The Basilica of St. Achilleios (Βασιλική του Αγίου Αχιλλείου) is an early Byzantine basilica on the acropolis of Larissa, Greece, dedicated to the city's patron saint, St. Achilleios.

The church was discovered and excavated in 1978, during works on the local free-air market.

The excavations revealed the foundations of a mid-6th-century church, dedicated to St. Achilleios according to surviving inscriptions. Achillios had lived in the early 4th century and been the city's metropolitan bishop for 35 years. The structure is located on the top of the Frourio Hill, the city's acropolis, between the First Ancient Theatre and the later, Ottoman-era Bedesten.

It is a typical three-aisled basilica with a narthex and exonarthex. Originally it was covered by a wooden roof. Various graves have been excavated in and around the church, including three vaulted tombs and a number of box-like graves. A vaulted tomb on the eastern end of the northern aisle, decorated with crosses, may be the grave of St. Achilleios.

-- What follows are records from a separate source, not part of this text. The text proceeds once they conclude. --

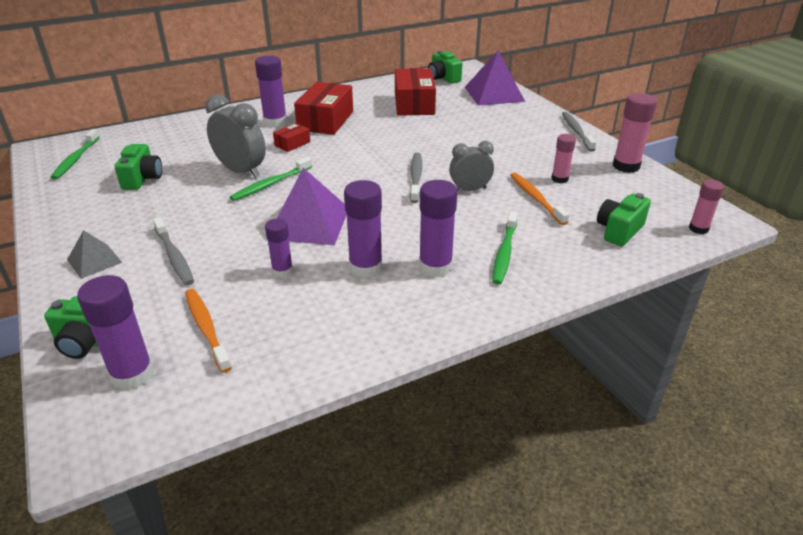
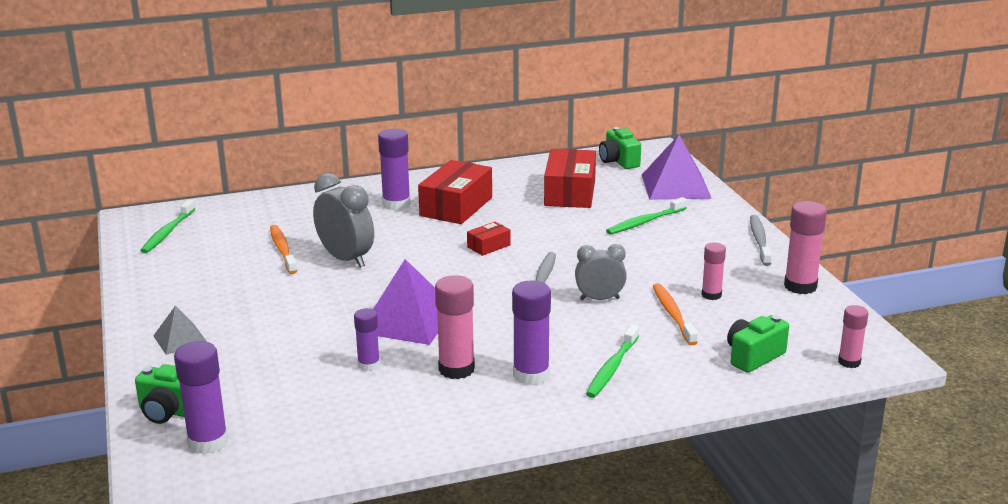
camera: 10 degrees right, 10 degrees down
(142, 179) = (237, 259): green camera -> none
(174, 256) = (260, 342): grey toothbrush -> none
(206, 329) = (283, 411): orange toothbrush -> orange toothbrush (283, 250)
(271, 184) = (376, 275): green toothbrush -> green toothbrush (645, 222)
(292, 144) = (410, 231): red box -> red box (488, 246)
(365, 267) = (456, 369): purple glue stick -> pink glue stick

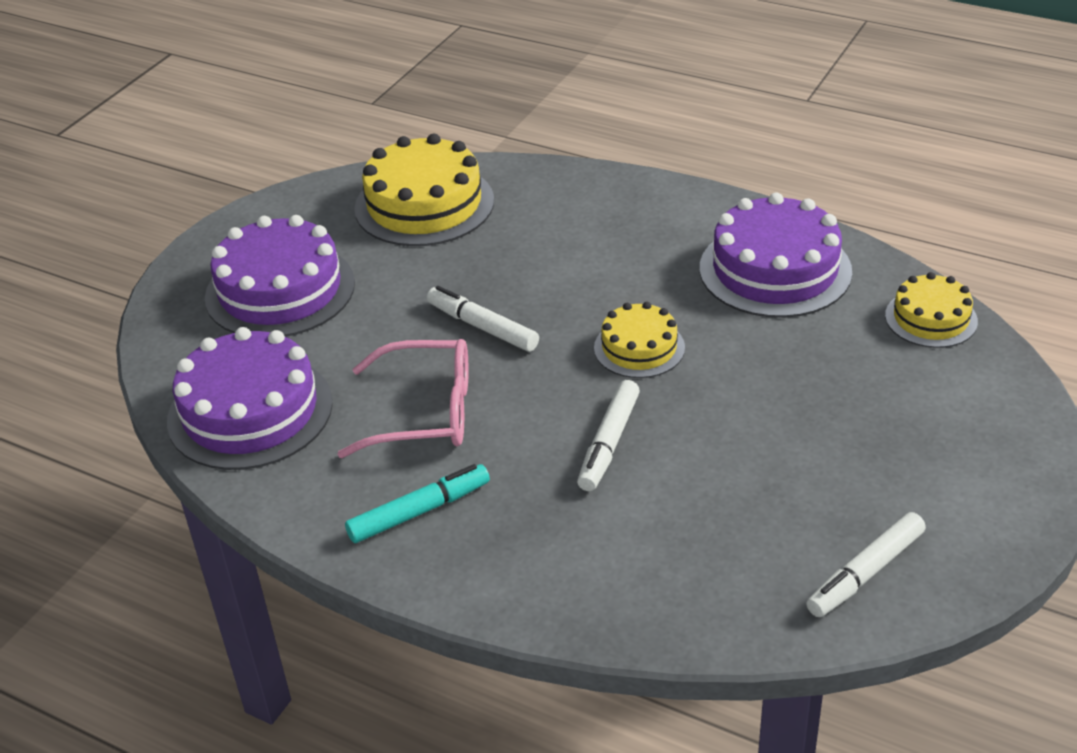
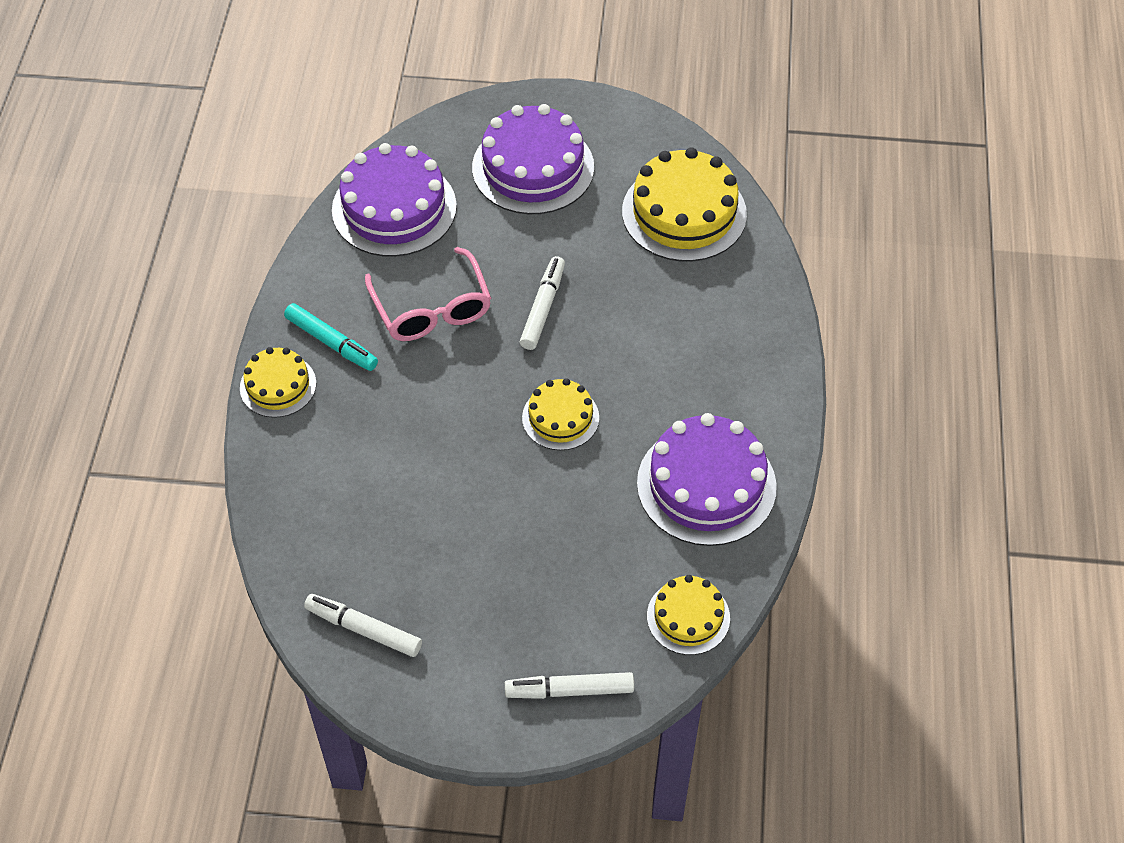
camera: 65 degrees right, 15 degrees up
(456, 578) = (278, 385): none -> yellow cake
(609, 443) = (442, 431): white marker -> white marker (569, 690)

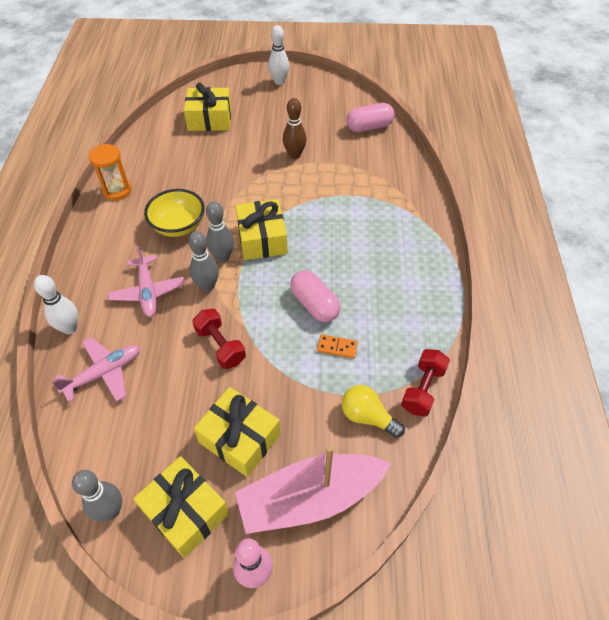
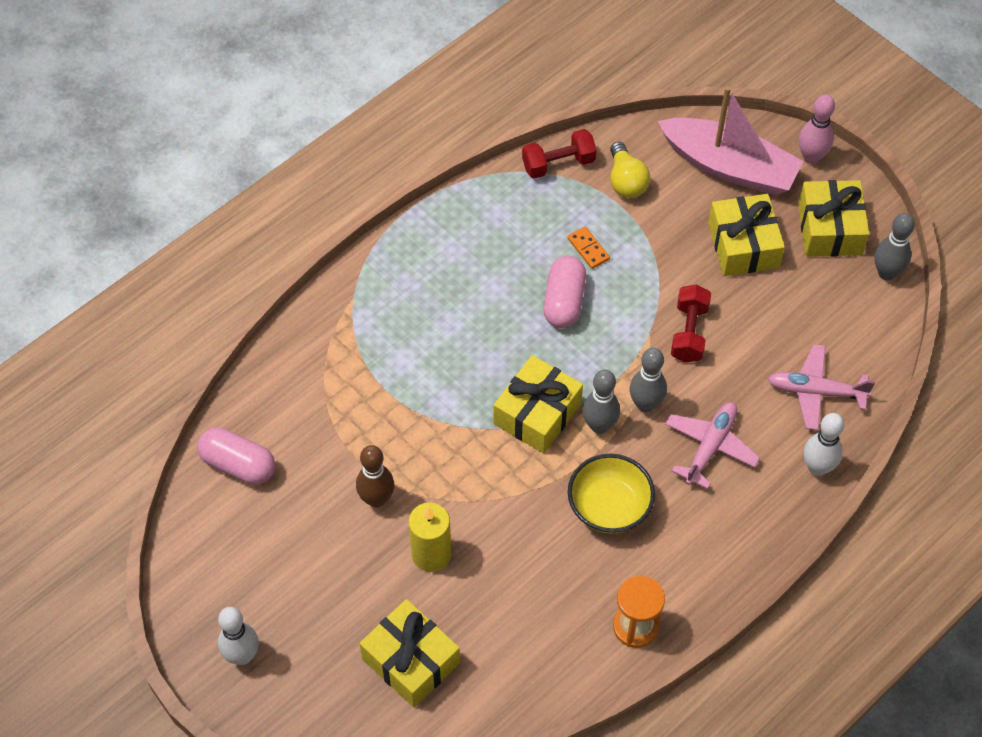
camera: 135 degrees left, 5 degrees up
(245, 154) = (431, 554): none -> yellow candle

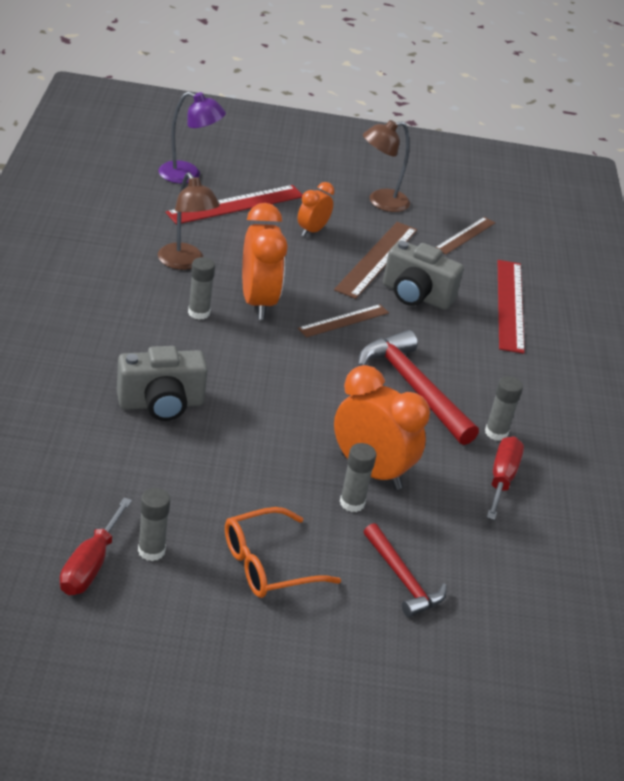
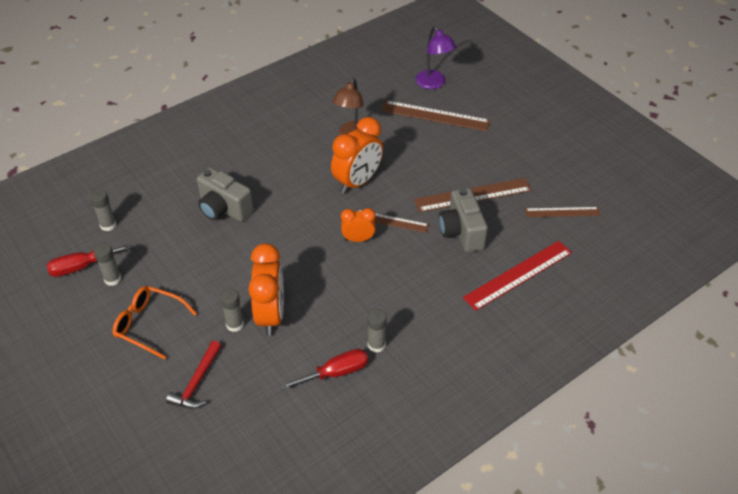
camera: 55 degrees right, 10 degrees up
(199, 313) = (316, 170): grey glue stick -> grey glue stick (108, 225)
(236, 204) = (435, 116): red ruler -> brown ruler
(312, 231) = (458, 155): orange clock -> orange clock (358, 239)
(380, 202) = (535, 159): brown lamp -> none
(414, 388) = (369, 286): red hammer -> none

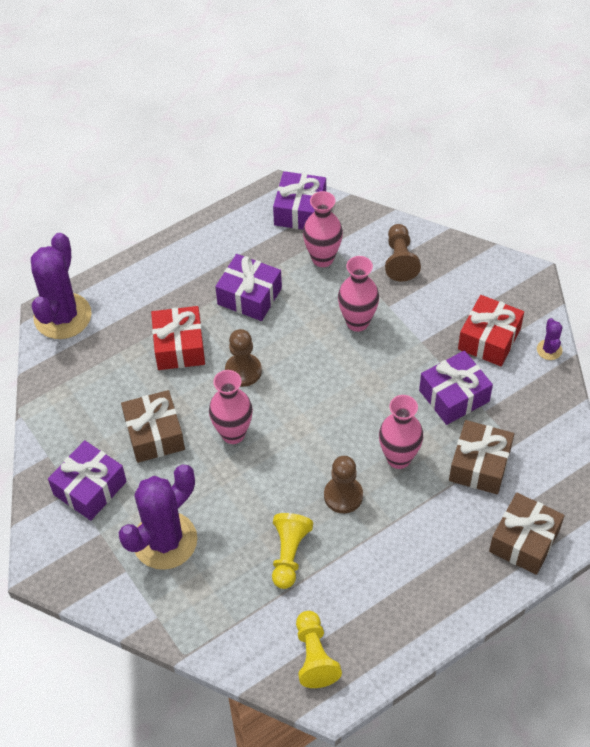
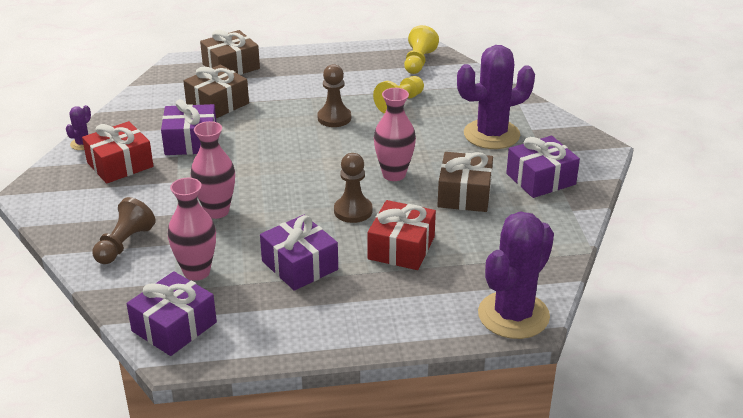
camera: 155 degrees left, 20 degrees down
(398, 458) = (273, 123): pink vase -> none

As the cathedral of the Metropolis of Larissa, the church was repaired in the middle Byzantine period, when it became the centre of a large cemetery stretching to the east. Excavations have revealed a number of outbuildings erected during this period, probably used as storehouses, baths, charitable institutions, etc. The church is attested until the middle of the 14th century, and was probably demolished when the Ottomans built the Bedesten in the late 15th century.